Having a loading dock in close proximity to your Data Center reduces the chance of equipment damage, so it is very helpful if a property you are evaluating has one. Equipment can be rolled a short distance across level ground, either directly into the server environment or an associated storage room, rather than having to be offloaded from an elevated truck bed and shuttled a longer distance.
As stated earlier in the chapter, a freight elevator is mandatory if your Data Center is located anywhere but on the ground floor. As with the doorways and corridors, the freight elevator must be at least 8 feet (2.4 meters) high and at least 4 feet (1.2 meters) wide so as to accommodate everything from tall server cabinets to wide pallets of equipment. The freight elevator must also have enough weight-bearing capability to carry a fully loaded server cabinet. Today's heavier systems can exceed 1500 pounds per server cabinet location, and it is reasonable to assume that that number will increase.
If your company site doesn't have a suitable freight elevator, you might be forced to take drastic measures to bring large equipment in and out. Figure 2-2 shows workers raising a backup tape library six stories above the ground with ropes and pulleys, for its installation into a Data Center in Bangalore, India.
Figure 2-2 Moving Equipment Without a Freight Elevator
The lack of a freight elevator in this building means that large equipment bound for the Data Center must be raised by hand.
Happily, the tape library was undamaged during transit. Ignoring for a moment the hazard that transporting a piece of equipment poses for the device itself, it is certainly potentially dangerous to those who participate. Look closely at Figure 2-2 and you can see that one of the workers is straddling the external stairwell railing as he helps pull on the rope to lift the equipment crate. When the time comes for the device to be removed from the Data Center, it will have to be lowered from the sixth floor in this same manner.

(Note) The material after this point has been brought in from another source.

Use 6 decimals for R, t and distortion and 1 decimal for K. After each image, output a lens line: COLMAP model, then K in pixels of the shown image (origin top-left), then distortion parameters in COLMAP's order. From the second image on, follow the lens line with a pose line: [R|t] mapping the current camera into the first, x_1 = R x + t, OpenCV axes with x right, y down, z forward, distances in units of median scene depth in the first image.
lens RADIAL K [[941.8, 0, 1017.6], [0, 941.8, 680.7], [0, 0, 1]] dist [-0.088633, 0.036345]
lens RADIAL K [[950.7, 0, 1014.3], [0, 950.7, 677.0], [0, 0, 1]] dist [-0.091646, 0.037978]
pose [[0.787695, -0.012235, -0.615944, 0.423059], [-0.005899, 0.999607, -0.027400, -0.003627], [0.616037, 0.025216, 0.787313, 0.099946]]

A key reason to have someone with Data Center design and operation experience help evaluate a building is to identify inobvious trouble spots. Determining whether a structure has adequate infrastructure or tangible facilities such as a loading dock or freight elevator is a straightforward exercise; however, some buildings might have problem areas—from a Data Center perspective—that are not as easily noticed.

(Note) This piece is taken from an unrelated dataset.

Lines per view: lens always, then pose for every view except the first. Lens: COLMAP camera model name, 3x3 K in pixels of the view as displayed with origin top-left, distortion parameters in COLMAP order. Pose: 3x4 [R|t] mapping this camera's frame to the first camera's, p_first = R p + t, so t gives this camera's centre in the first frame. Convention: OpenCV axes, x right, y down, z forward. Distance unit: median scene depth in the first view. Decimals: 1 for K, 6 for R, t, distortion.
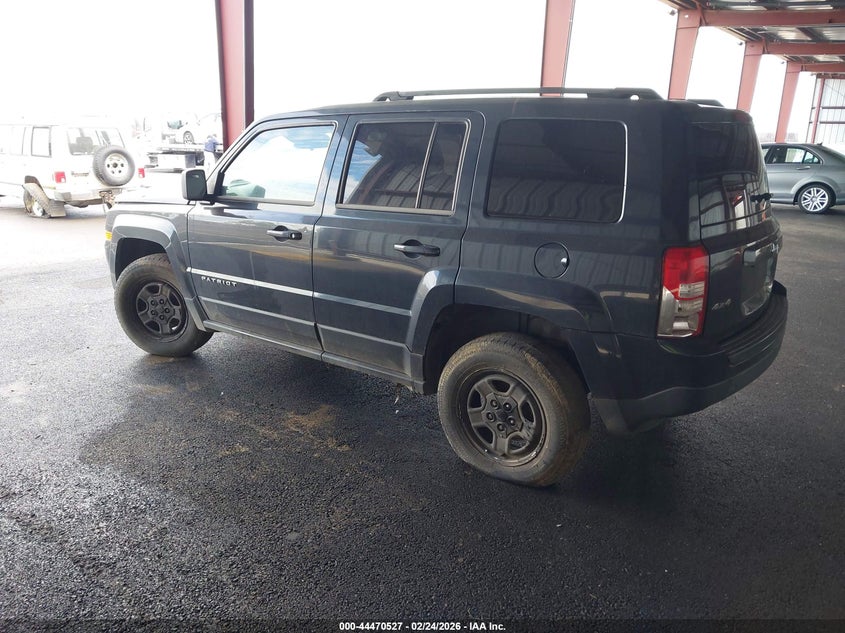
lens RADIAL K [[686.8, 0, 426.4], [0, 686.8, 317.2], [0, 0, 1]] dist [-0.004243, -0.002903]
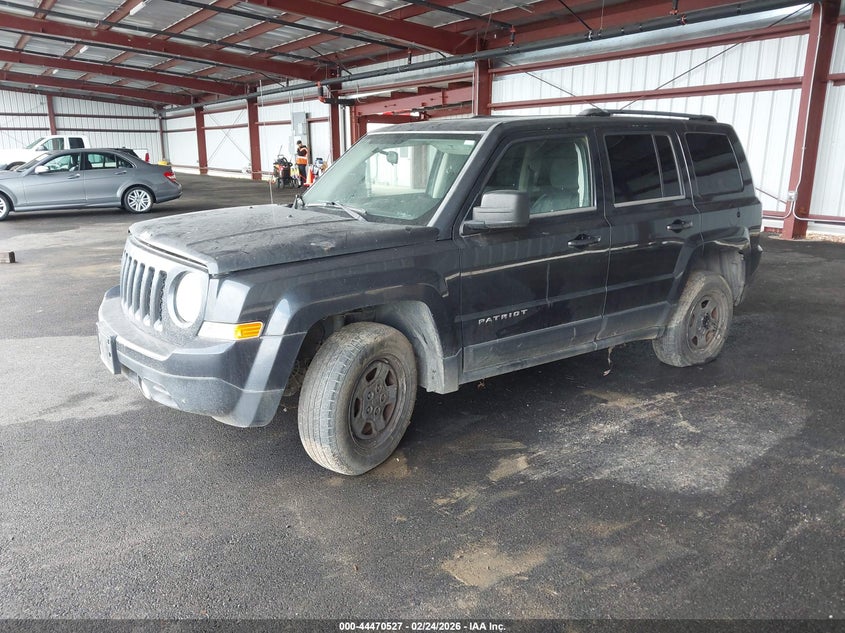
lens RADIAL K [[686.8, 0, 419.2], [0, 686.8, 315.4], [0, 0, 1]] dist [-0.004243, -0.002903]
pose [[0.279404, -0.246028, 0.928119, -0.936574], [0.255431, 0.950830, 0.175152, -0.192140], [-0.925575, 0.188132, 0.328508, 0.673083]]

Carefully examine all aspects of the building, large and small, to ensure that nothing can interfere with the operation of a server environment. Consider issues such as the following:
- Where are immovable building elements such as structural columns and stairwells?— These might restrict how much floor space is usable for a Data Center.
- Does the building have a kitchen or cafeteria?— This is a potential fire hazard, and if a site has multiple structures, kitchens or cafeterias should be located in a different building from the Data Center.
- Where are the building's water pipes?— Plumbing can leak and therefore shouldn't be routed above the server environment.
Distribution of Key Systems
As you examine the site's existing infrastructure, look closely at how the systems are configured. You ideally want important systems, such as power feeds and data cabling, to be spread out, each entering the building at more than one location. Such physical separation helps protect infrastructure systems—two cable runs following different paths are less likely to both be damaged by a single event than if they each follow the same path, for example. Standby power systems such as generators or backup batteries make the site more robust, and are even more beneficial if they are dispersed on a property rather than clustered together.